HAVING been invited for a post-match meeting with chairman Steve Gibson at the Riverside last Tuesday, Gareth Southgate was expecting a celebratory drink after a return to winning ways and was preparing to ask for a new striker. Instead he got the sack.
That was the final moments of Southgate’s time as Middlesbrough manager. To rub salt into the wounds, he found out the next day that Gordon Strachan had been interviewed to replace him two weeks earlier.
The events of last Tuesday, having led his players to a 2-0 win over Derby County before being sacked in the boardroom as midnight approached, will live with Southgate forever.
“The whole thing was surreal,” said Southgate. “It was normal for me to go to see the chairman in the boardroom after a home game. It was usually a happy experience if we’d won. I didn’t have the slightest inkling I was in trouble. We’d won the game, I’d spoken to the media and had a celebration drink with my staff. After a difficult few weeks, there was a positive mood around the place. As I walked up to see Steve, I thought about asking him about signing a striker on loan.”
Southgate soon realised things were not normal in the boardroom and things were about to change.
“After the handshake, Steve always asks me what I want to drink. But this time there was no offer,” said Southgate.
“He said there was something he needed to talk about. Even then, I didn’t get it. He seemed serious but I thought it might be about someone else, not me.
“Then he told me straight that he’d been monitoring the team’s results over the season and that poor results meant I was losing my job. It didn’t sink in, it was so unexpected.
I was too stunned to mount a defence. I regret now that I didn’t say a few things, like the fact we were only one point off the top of the table.
“It wouldn’t have changed his mind but it might have made me feel better. I’ve heard different reasons since then for my sacking – low crowds was one. I understand that Steve might feel a new manager could lift the fans at this stage but the reason I was given was poor results, which is surprising.”
Having returned to his family home in North Yorkshire, he spent the early hours of Wednesday morning writing down a list of the things he had to return to the club later that day.
“At three o’clock in the morning, my wife, Alison, came downstairs wondering where I was. She saw me, pen in hand, and asked, halfjokingly, ‘You haven’t been sacked, have you?’. I don’t think she expected the reply: ‘Actually, I have’. We sat Mia, my daughter, down in the kitchen the next morning and told her what had happened.
She was meant to do a reading in her class assembly that morning, and I am proud she went through with it despite what she was feeling.

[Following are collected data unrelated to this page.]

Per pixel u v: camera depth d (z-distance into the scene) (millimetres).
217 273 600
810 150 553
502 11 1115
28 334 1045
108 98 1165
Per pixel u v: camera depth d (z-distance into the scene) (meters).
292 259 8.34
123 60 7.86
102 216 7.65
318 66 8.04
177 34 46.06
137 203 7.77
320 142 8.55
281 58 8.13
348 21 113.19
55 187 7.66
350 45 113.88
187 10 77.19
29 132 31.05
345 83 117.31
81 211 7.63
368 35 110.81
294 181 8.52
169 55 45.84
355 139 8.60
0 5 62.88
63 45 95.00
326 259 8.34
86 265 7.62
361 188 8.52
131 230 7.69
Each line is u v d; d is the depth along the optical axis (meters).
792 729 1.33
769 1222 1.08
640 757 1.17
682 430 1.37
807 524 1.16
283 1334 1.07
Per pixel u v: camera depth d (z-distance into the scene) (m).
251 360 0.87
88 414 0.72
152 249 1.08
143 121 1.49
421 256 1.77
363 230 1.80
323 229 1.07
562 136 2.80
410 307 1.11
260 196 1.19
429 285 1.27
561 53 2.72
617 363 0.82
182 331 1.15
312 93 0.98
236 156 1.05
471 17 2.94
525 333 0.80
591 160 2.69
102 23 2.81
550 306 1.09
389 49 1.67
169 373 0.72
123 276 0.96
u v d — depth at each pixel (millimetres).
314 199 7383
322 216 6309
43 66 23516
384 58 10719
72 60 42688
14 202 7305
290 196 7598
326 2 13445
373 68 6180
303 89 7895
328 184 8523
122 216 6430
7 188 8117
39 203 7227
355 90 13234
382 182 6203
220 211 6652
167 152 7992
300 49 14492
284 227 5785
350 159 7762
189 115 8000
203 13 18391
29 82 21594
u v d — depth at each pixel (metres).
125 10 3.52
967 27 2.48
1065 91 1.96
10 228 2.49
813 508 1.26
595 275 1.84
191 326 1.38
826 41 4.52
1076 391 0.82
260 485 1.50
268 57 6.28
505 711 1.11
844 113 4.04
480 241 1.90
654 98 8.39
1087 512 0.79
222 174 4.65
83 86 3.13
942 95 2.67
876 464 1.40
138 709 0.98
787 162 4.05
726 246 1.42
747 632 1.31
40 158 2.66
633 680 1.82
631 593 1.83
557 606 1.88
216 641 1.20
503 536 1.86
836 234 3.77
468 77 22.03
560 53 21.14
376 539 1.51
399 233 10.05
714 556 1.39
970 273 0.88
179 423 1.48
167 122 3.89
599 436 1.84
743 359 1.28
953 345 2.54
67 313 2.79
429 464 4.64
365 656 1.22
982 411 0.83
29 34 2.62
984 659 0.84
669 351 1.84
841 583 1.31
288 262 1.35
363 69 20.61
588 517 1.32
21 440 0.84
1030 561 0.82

“Flynn was easier to deal with. He is too young to understand, which was probably a good thing. He was charging around the playground the next morning, shouting: “My daddy has been sacked” as if he was proud of it!”
Where Southgate was calm in the boardroom, his temper was tested when he arrived at the club’s training ground.
“Keith Lamb (chief executive) was quite open in telling me he had interviewed Gordon Strachan in London for my job more than two weeks earlier, on the night before we beat Reading (on October 3),” said Southgate.
“Apparently, I was going to get the sack then but we’d played so well that Steve decided he couldn’t do it. I found it bizarre that Keith should tell me all that. I didn’t know whether I should applaud him for being so honest or get angry for taking the mickey.
“I was very close to Steve and Keith but on that occasion Keith was lucky that I’m calmer than some managers. They might have taken a swing at him.”
Having worked hard to follow Gibson’s orders in his three-and-a-half-years in charge, Southgate actually felt he was finally growing into the role as manager.
“It ended up in relegation last season and that hurt me badly, and I accept my responsibility for that,” he said. But I am proud of what I’ve done since to put things right. This season it felt like my team on the pitch for the first time and the spirit was excellent. I was confident I could take Middlesbrough back into the Premier League.
“This won’t scar me. I don’t even feel like I need a rest from football. I’ve always been able to handle pressure, it’s not a problem for me. And if a good opportunity comes along on Monday morning, I’ll be ready for it. I’m more motivated than ever. And I guess I will be like any out-ofwork manager now, waiting for some other poor soul to lose their job and seeing if I get the call.”